It was a typically warm summer night in St. Louis, and Phil Sklar and Brad Novak pulled up to Busch Stadium to take in a ballgame. They love baseball, and taking in a game wasn’t out of character for them. They went to games all the time.
But while the game was important, this just happened to be Bobblehead Night. Their search for rare and elusive bobbleheads was darn near pathological. They had traveled to nearly 30 different ballparks to obtain bobbleheads over the past few years, and tonight was just another stop on a planned itinerary.
They each received one bobblehead upon entering the park, and then, because collecting bobbleheads was their game, they decided to obtain a few extras. During the course of the first few innings, they started obtaining more bobbleheads, offering fans cash for their bobbling statue. They acquired so many bobbles that at some point decided one of them should leave the park, put the extra bobbles in the car, and buy another ticket to reenter the stadium.
This, my friends, is dedication.
It seems insane, a bit crazy and admittedly a little weird to be so committed to collecting bobbleheads But don’t tell Phil and Brad that. They’re not two random geeks who like quirky collectibles. They’re entrepreneurs. This is their passion. This is what they were meant to do. As Phil commuted to Menomonee Falls for his job in corporate finance and Brad was working at a cell phone company, a big idea started to percolate. What if we started a bobblehead museum and hall of fame?

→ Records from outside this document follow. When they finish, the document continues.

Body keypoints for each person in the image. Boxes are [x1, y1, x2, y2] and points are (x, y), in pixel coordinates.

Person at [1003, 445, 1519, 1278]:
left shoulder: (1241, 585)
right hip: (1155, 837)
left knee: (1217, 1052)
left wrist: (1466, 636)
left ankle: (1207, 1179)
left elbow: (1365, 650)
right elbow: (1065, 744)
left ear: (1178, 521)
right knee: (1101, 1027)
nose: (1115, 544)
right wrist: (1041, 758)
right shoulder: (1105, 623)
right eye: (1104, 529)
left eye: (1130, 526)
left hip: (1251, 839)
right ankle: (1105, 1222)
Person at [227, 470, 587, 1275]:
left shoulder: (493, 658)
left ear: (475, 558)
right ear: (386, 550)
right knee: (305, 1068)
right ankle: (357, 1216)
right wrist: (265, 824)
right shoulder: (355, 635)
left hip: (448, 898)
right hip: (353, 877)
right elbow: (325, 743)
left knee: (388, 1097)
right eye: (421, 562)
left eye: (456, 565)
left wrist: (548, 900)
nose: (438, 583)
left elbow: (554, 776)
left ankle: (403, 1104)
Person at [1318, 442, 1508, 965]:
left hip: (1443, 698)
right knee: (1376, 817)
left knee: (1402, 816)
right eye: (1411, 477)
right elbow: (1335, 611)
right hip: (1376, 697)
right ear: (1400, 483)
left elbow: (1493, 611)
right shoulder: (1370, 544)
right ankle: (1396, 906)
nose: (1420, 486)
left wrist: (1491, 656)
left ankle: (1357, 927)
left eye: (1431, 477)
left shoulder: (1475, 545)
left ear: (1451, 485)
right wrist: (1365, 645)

Heck, their kitchen was overrun with bobbleheads. They had to find a place for them all.
There is no definitive collection of bobbleheads in the world, and in their mind, Wisconsin was the perfect place for it. And now, if you visit the museum on South 1stStreet in Milwaukee, you might run into a representative from the Guinness Book of World Records who is likely visiting Milwaukee to verify that Phil and Brad’s collection is the largest collection of bobbleheads in the world. They have every reason to believe they do; I’ve seen it, and it’s immense.

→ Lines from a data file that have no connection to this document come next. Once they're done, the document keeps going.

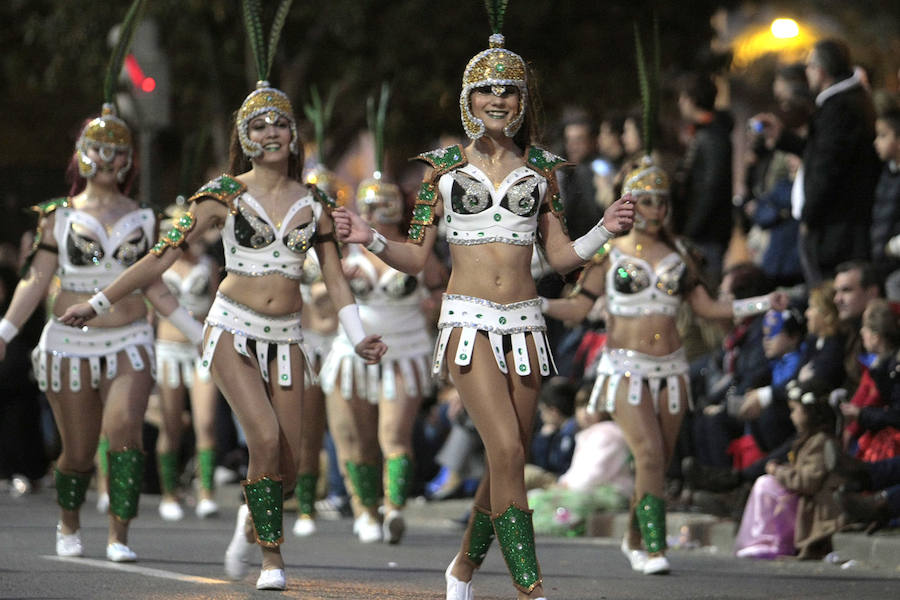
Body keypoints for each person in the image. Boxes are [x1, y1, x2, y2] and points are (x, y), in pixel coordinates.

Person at [60, 1, 386, 589]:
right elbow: (157, 260)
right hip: (231, 328)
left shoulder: (315, 202)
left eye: (278, 124)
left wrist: (360, 336)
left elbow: (336, 280)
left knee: (287, 467)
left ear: (293, 135)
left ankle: (249, 519)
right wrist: (99, 301)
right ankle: (271, 560)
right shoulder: (222, 194)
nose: (269, 133)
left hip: (287, 337)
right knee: (261, 437)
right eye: (257, 126)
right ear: (244, 137)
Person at [332, 6, 634, 598]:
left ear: (523, 102)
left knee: (509, 457)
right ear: (468, 100)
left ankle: (462, 569)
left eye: (509, 92)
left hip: (525, 325)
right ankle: (531, 588)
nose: (498, 100)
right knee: (502, 448)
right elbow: (419, 261)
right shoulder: (440, 171)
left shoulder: (544, 172)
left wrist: (607, 226)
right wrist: (368, 237)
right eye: (487, 91)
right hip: (467, 322)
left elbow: (565, 258)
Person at [0, 0, 203, 563]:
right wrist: (5, 330)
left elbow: (158, 289)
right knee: (79, 452)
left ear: (129, 158)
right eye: (98, 149)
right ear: (81, 155)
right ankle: (69, 522)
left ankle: (119, 535)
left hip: (130, 338)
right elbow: (38, 279)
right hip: (68, 341)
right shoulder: (56, 216)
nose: (109, 157)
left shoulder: (146, 217)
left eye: (118, 151)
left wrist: (199, 333)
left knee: (126, 435)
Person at [584, 155, 787, 575]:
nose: (655, 209)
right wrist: (531, 301)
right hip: (624, 367)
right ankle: (656, 547)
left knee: (657, 458)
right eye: (645, 200)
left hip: (672, 371)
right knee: (650, 453)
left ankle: (634, 539)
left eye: (661, 201)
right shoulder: (607, 249)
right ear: (629, 203)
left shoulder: (682, 252)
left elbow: (711, 308)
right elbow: (577, 302)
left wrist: (765, 302)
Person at [320, 86, 444, 544]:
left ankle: (393, 508)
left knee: (394, 434)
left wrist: (437, 311)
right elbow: (320, 291)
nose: (379, 211)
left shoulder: (415, 250)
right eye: (371, 205)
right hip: (351, 350)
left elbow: (439, 286)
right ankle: (364, 509)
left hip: (405, 348)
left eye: (386, 204)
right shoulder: (339, 252)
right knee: (355, 439)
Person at [757, 39, 881, 286]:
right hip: (838, 223)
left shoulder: (840, 109)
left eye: (809, 65)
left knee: (829, 295)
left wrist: (809, 217)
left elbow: (828, 169)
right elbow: (821, 153)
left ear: (821, 70)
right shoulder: (841, 104)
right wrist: (783, 139)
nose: (807, 72)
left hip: (837, 227)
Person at [153, 199, 222, 521]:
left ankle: (206, 492)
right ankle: (169, 493)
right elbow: (150, 313)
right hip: (167, 351)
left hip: (200, 351)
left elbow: (218, 306)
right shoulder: (158, 265)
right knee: (170, 424)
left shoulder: (207, 265)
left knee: (205, 423)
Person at [735, 388, 845, 560]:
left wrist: (778, 471)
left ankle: (773, 541)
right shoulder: (808, 440)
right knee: (766, 481)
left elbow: (808, 481)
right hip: (804, 500)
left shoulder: (820, 442)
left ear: (809, 413)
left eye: (794, 410)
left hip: (814, 506)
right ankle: (762, 539)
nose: (791, 416)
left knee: (766, 484)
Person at [672, 72, 734, 285]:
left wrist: (691, 230)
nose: (680, 103)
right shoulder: (703, 134)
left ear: (693, 99)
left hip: (705, 235)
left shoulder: (712, 137)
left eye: (683, 97)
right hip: (701, 232)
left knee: (703, 291)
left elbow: (711, 187)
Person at [871, 109, 900, 300]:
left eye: (883, 135)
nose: (876, 142)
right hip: (883, 261)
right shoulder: (887, 173)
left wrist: (893, 246)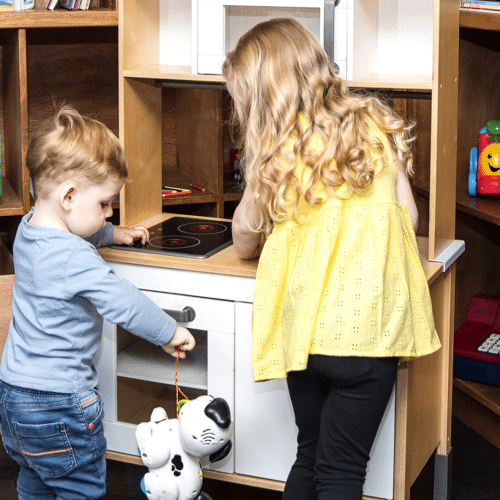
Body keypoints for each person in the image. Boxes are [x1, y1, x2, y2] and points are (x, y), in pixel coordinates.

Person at [223, 18, 441, 500]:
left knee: (310, 453)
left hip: (307, 337)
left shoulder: (276, 150)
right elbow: (407, 214)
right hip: (368, 336)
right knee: (342, 470)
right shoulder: (374, 125)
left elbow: (243, 238)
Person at [0, 106, 196, 500]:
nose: (109, 211)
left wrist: (110, 233)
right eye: (105, 204)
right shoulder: (77, 258)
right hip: (62, 406)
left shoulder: (26, 231)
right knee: (80, 488)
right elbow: (122, 301)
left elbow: (67, 237)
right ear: (70, 195)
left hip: (14, 398)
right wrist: (168, 331)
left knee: (35, 482)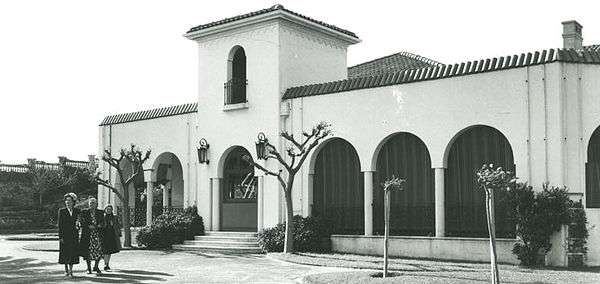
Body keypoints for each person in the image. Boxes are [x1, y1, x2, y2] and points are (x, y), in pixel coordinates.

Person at [78, 197, 104, 274]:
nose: (92, 204)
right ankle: (88, 268)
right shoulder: (84, 212)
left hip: (97, 234)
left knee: (98, 251)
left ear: (96, 204)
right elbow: (81, 221)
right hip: (88, 234)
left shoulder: (100, 212)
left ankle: (96, 266)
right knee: (87, 251)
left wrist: (100, 225)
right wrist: (88, 226)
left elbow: (103, 221)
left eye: (93, 203)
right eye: (90, 203)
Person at [58, 192, 80, 277]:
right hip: (65, 236)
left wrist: (79, 225)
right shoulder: (62, 211)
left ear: (73, 202)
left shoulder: (77, 211)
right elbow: (60, 225)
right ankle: (66, 269)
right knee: (65, 252)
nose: (67, 202)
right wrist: (61, 237)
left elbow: (80, 222)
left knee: (73, 252)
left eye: (69, 201)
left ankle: (71, 270)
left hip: (74, 235)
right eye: (66, 201)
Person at [101, 204, 121, 270]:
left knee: (109, 251)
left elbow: (118, 226)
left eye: (110, 209)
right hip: (104, 235)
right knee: (105, 251)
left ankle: (107, 264)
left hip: (112, 235)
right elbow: (101, 226)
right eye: (107, 209)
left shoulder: (114, 217)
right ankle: (105, 264)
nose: (108, 210)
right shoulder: (102, 217)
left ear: (112, 210)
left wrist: (119, 233)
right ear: (105, 210)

It could be one of the most Instagram-worthy sites in all of Milwaukee.
Phil and I walked through the collection a few weeks ago and it’s a pop culture cornucopia; athletes and politicians and rock stars and celebrities, bobbling away. It may be the only place on earth where Donald Trump and Barack Obama can live in harmony. The collection ranges from the modern to the vintage; a Giannis Antetokounmpo bobble just a few steps away from a 1960s vintage ceramic football bobblehead that’s worth upwards of $1,000 dollars. An entire section is dedicated to the first entrant into the Bobblehead Hall of Fame, Pete Rose (his headfirst slide bobblehead is a classic).

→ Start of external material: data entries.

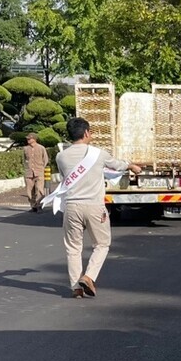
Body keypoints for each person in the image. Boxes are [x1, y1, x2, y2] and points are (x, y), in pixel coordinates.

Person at [46, 117, 141, 298]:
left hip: (72, 206)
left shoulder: (61, 156)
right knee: (102, 244)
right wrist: (131, 165)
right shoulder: (98, 153)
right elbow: (117, 164)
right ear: (87, 133)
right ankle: (89, 276)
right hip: (95, 206)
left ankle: (76, 287)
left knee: (73, 247)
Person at [22, 131, 48, 212]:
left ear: (34, 139)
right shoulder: (25, 149)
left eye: (30, 139)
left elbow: (45, 159)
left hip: (39, 172)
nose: (28, 140)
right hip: (28, 172)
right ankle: (33, 205)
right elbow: (23, 160)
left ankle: (39, 205)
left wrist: (42, 168)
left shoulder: (41, 148)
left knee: (39, 189)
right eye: (28, 139)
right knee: (29, 191)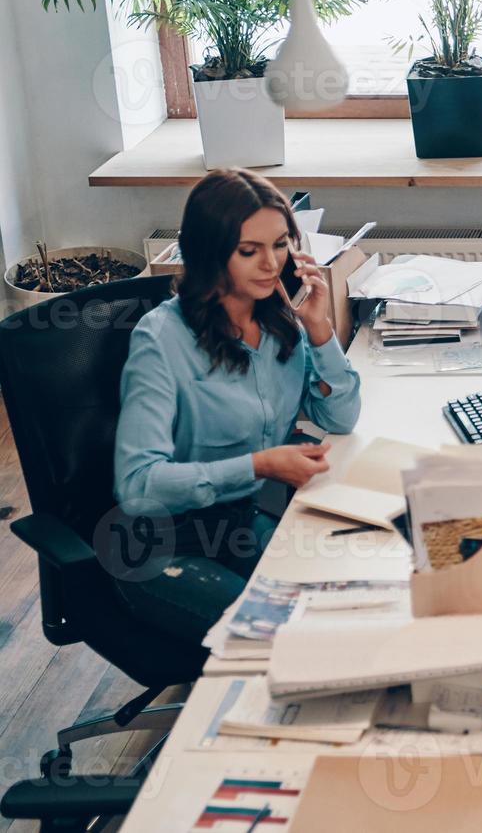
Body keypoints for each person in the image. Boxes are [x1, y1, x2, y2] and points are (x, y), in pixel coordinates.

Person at [113, 169, 361, 641]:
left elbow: (341, 417)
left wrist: (320, 330)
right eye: (249, 251)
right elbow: (136, 485)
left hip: (240, 522)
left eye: (280, 244)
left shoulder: (277, 318)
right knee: (279, 637)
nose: (271, 264)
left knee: (342, 605)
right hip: (163, 545)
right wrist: (259, 466)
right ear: (210, 252)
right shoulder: (161, 339)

One of my personal favorites is their bobblehead of TV personality/Actor/Cult hero Ghoulardi (real name: Ernie Anderson), who hosted Shock Theater in Cleveland in the 60s and was the voice of ABC TV in the 80s. He’s also known for being the father of brilliant film director P.T. Anderson. The Ghoulardi bobblehead came as part of a larger collection that was donated by a man who was diagnosed with terminal cancer and wanted to find a good home for his collection of nearly 1500 bobbleheads. It's safe to say that his collection is safe in Phil and Brad's capable hands.
What’s also immense, beyond their collection, is Phil and Brad’s ambition. They know that displaying a massive collection of bobbleheads is a cool foray into strange America, and they’re proud of what they’ve created. But their focus is also squarely on creating their own bobbleheads to add to the lore of the spring loaded collectible.
They’ve created bobbleheads of Cubs announcer Pat Hughes (which includes a button that plays his classic final call of the 2016 World Series), Cubs Super Fan Ronnie Woo Woo, Milwaukee Super fan Michael Poll (who was their first bobblehead), and the characters from the film Home Alone. Their largest selling bobblehead is of Sister Jean from Loyola University Chicago, created during their Cinderella run through the 2018 NCAA basketball tournament.
Bobblehead-ness is next to Godliness, I guess.
I’ll admit it feels like the niche inside of a niche inside of a niche, but it’s ridiculously fascinating. And to hear Phil and Brad talk about bobbles, their passion is very real. These days there seems to be an authority on just about everything, why not a couple of bobblehead experts?
Phil and Brad will continue to add to the collection and make custom bobbleheads. And there’s a solid chance you might run into them at a random bobblehead night. You'll recognize them; they’re the guys carrying arms full of bobbleheads to their car.